> **TEKS HASIL EKSTRAKSI**
====

Dalam konteks ini, mimpi Nabi Ibrahim As untuk menyembelih anaknya,
Ismail, merupakan sebuah ujian Tuhan, sekaligus perjuangan maha berat
seorang Nabi yang diperintah oleh Tuhannya melalui malaikat Jibril untuk
mengurbankan anaknya. Peristiwa itu harus dimaknai sebagai pesan
simbolik agama, yang menunjukkan ketakwaan, keikhlasan, dan kepasrahan
seorang Ibrahim As pada titah sang pencipta.
Qurban secara simbolik wujudnya adalah berupa hewan sembelihan yang
dipersembahkan kepada Tuhan. Tetapi sesungguhnya, yang sampai kepada
Allah Swt bukanlah daging dan darahnya, melainkan yang sampai kepada-Nya
hanyalah ketaqwaan. Allah Swt berfirman dalam surah Al Hajj ayat 37 :
Daging-daging
unta dan darahnya itu sekali-kali tidak dapat mencapai (keridhaan)
Allah, tetapi Ketakwaan dari kamulah yang dapat mencapainya. Demikianlah
Allah telah menundukkannya untuk kamu supaya kamu mengagungkan Allah
terhadap hidayah-Nya kepada kamu. dan berilah kabar gembira kepada
orang-orang yang berbuat baik.

====

> **Data yang Dikumpulkan**
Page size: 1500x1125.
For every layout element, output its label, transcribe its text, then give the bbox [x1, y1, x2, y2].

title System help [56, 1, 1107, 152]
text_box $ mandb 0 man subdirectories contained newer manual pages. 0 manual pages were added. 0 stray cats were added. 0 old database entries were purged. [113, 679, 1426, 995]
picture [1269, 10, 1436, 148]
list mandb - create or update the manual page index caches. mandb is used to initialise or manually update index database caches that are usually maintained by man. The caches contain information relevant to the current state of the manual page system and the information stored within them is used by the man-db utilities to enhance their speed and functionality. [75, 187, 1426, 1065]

====

Cetak tanpa perubahan bagian teks tentang makna kurban yang dibuka dengan kata-kata "Dalam konteks ini, mimpi" dan ditutup dengan "dapat mencapai (keridhaan)".

> **JAWABAN**
Dalam konteks ini, mimpi Nabi Ibrahim As untuk menyembelih anaknya,
Ismail, merupakan sebuah ujian Tuhan, sekaligus perjuangan maha berat
seorang Nabi yang diperintah oleh Tuhannya melalui malaikat Jibril untuk
mengurbankan anaknya. Peristiwa itu harus dimaknai sebagai pesan
simbolik agama, yang menunjukkan ketakwaan, keikhlasan, dan kepasrahan
seorang Ibrahim As pada titah sang pencipta.
Qurban secara simbolik wujudnya adalah berupa hewan sembelihan yang
dipersembahkan kepada Tuhan. Tetapi sesungguhnya, yang sampai kepada
Allah Swt bukanlah daging dan darahnya, melainkan yang sampai kepada-Nya
hanyalah ketaqwaan. Allah Swt berfirman dalam surah Al Hajj ayat 37 :
Daging-daging
unta dan darahnya itu sekali-kali tidak dapat mencapai (keridhaan)